[Records from a collection]
────
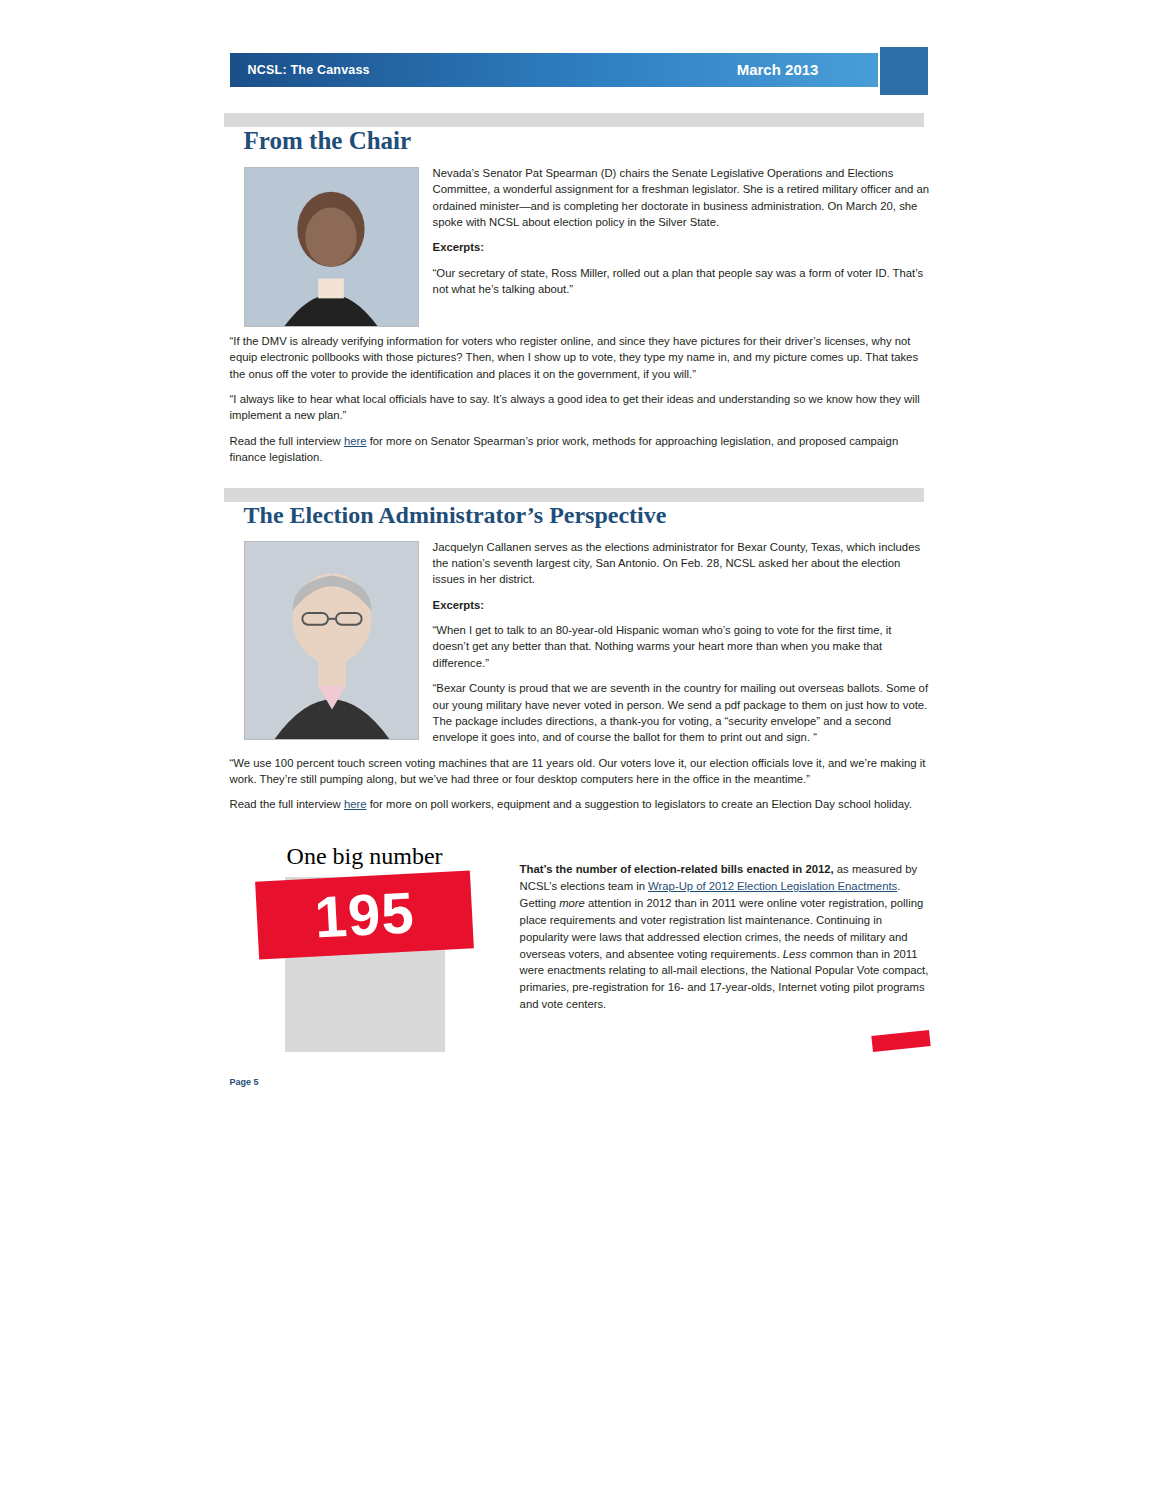NCSL: The Canvass
March 2013
From the Chair
Nevada’s Senator Pat Spearman (D) chairs the Senate Legislative Operations and Elections Committee, a wonderful assignment for a freshman legislator. She is a retired military officer and an ordained minister—and is completing her doctorate in business administration. On March 20, she spoke with NCSL about election policy in the Silver State.
Excerpts:
“Our secretary of state, Ross Miller, rolled out a plan that people say was a form of voter ID. That’s not what he’s talking about.”
“If the DMV is already verifying information for voters who register online, and since they have pictures for their driver’s licenses, why not equip electronic pollbooks with those pictures? Then, when I show up to vote, they type my name in, and my picture comes up. That takes the onus off the voter to provide the identification and places it on the government, if you will.”
“I always like to hear what local officials have to say. It’s always a good idea to get their ideas and understanding so we know how they will implement a new plan.”
Read the full interview here for more on Senator Spearman’s prior work, methods for approaching legislation, and proposed campaign finance legislation.
The Election Administrator’s Perspective
Jacquelyn Callanen serves as the elections administrator for Bexar County, Texas, which includes the nation’s seventh largest city, San Antonio. On Feb. 28, NCSL asked her about the election issues in her district.
Excerpts:
“When I get to talk to an 80-year-old Hispanic woman who’s going to vote for the first time, it doesn’t get any better than that. Nothing warms your heart more than when you make that difference.”
“Bexar County is proud that we are seventh in the country for mailing out overseas ballots. Some of our young military have never voted in person. We send a pdf package to them on just how to vote. The package includes directions, a thank-you for voting, a “security envelope” and a second envelope it goes into, and of course the ballot for them to print out and sign. “
“We use 100 percent touch screen voting machines that are 11 years old. Our voters love it, our election officials love it, and we’re making it work. They’re still pumping along, but we’ve had three or four desktop computers here in the office in the meantime.”
Read the full interview here for more on poll workers, equipment and a suggestion to legislators to create an Election Day school holiday.
One big number
195
That’s the number of election-related bills enacted in 2012, as measured by NCSL’s elections team in Wrap-Up of 2012 Election Legislation Enactments. Getting more attention in 2012 than in 2011 were online voter registration, polling place requirements and voter registration list maintenance. Continuing in popularity were laws that addressed election crimes, the needs of military and overseas voters, and absentee voting requirements. Less common than in 2011 were enactments relating to all-mail elections, the National Popular Vote compact, primaries, pre-registration for 16- and 17-year-olds, Internet voting pilot programs and vote centers.
Page 5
────
Write out the entries above verbatim; the pictures do not belong in your copy.

NCSL: The Canvass
March 2013
From the Chair
Nevada’s Senator Pat Spearman (D) chairs the Senate Legislative Operations and Elections Committee, a wonderful assignment for a freshman legislator. She is a retired military officer and an ordained minister—and is completing her doctorate in business administration. On March 20, she spoke with NCSL about election policy in the Silver State.
Excerpts:
“Our secretary of state, Ross Miller, rolled out a plan that people say was a form of voter ID. That’s not what he’s talking about.”
“If the DMV is already verifying information for voters who register online, and since they have pictures for their driver’s licenses, why not equip electronic pollbooks with those pictures? Then, when I show up to vote, they type my name in, and my picture comes up. That takes the onus off the voter to provide the identification and places it on the government, if you will.”
“I always like to hear what local officials have to say. It’s always a good idea to get their ideas and understanding so we know how they will implement a new plan.”
Read the full interview here for more on Senator Spearman’s prior work, methods for approaching legislation, and proposed campaign finance legislation.
The Election Administrator’s Perspective
Jacquelyn Callanen serves as the elections administrator for Bexar County, Texas, which includes the nation’s seventh largest city, San Antonio. On Feb. 28, NCSL asked her about the election issues in her district.
Excerpts:
“When I get to talk to an 80-year-old Hispanic woman who’s going to vote for the first time, it doesn’t get any better than that. Nothing warms your heart more than when you make that difference.”
“Bexar County is proud that we are seventh in the country for mailing out overseas ballots. Some of our young military have never voted in person. We send a pdf package to them on just how to vote. The package includes directions, a thank-you for voting, a “security envelope” and a second envelope it goes into, and of course the ballot for them to print out and sign. “
“We use 100 percent touch screen voting machines that are 11 years old. Our voters love it, our election officials love it, and we’re making it work. They’re still pumping along, but we’ve had three or four desktop computers here in the office in the meantime.”
Read the full interview here for more on poll workers, equipment and a suggestion to legislators to create an Election Day school holiday.
One big number
195
That’s the number of election-related bills enacted in 2012, as measured by NCSL’s elections team in Wrap-Up of 2012 Election Legislation Enactments. Getting more attention in 2012 than in 2011 were online voter registration, polling place requirements and voter registration list maintenance. Continuing in popularity were laws that addressed election crimes, the needs of military and overseas voters, and absentee voting requirements. Less common than in 2011 were enactments relating to all-mail elections, the National Popular Vote compact, primaries, pre-registration for 16- and 17-year-olds, Internet voting pilot programs and vote centers.
Page 5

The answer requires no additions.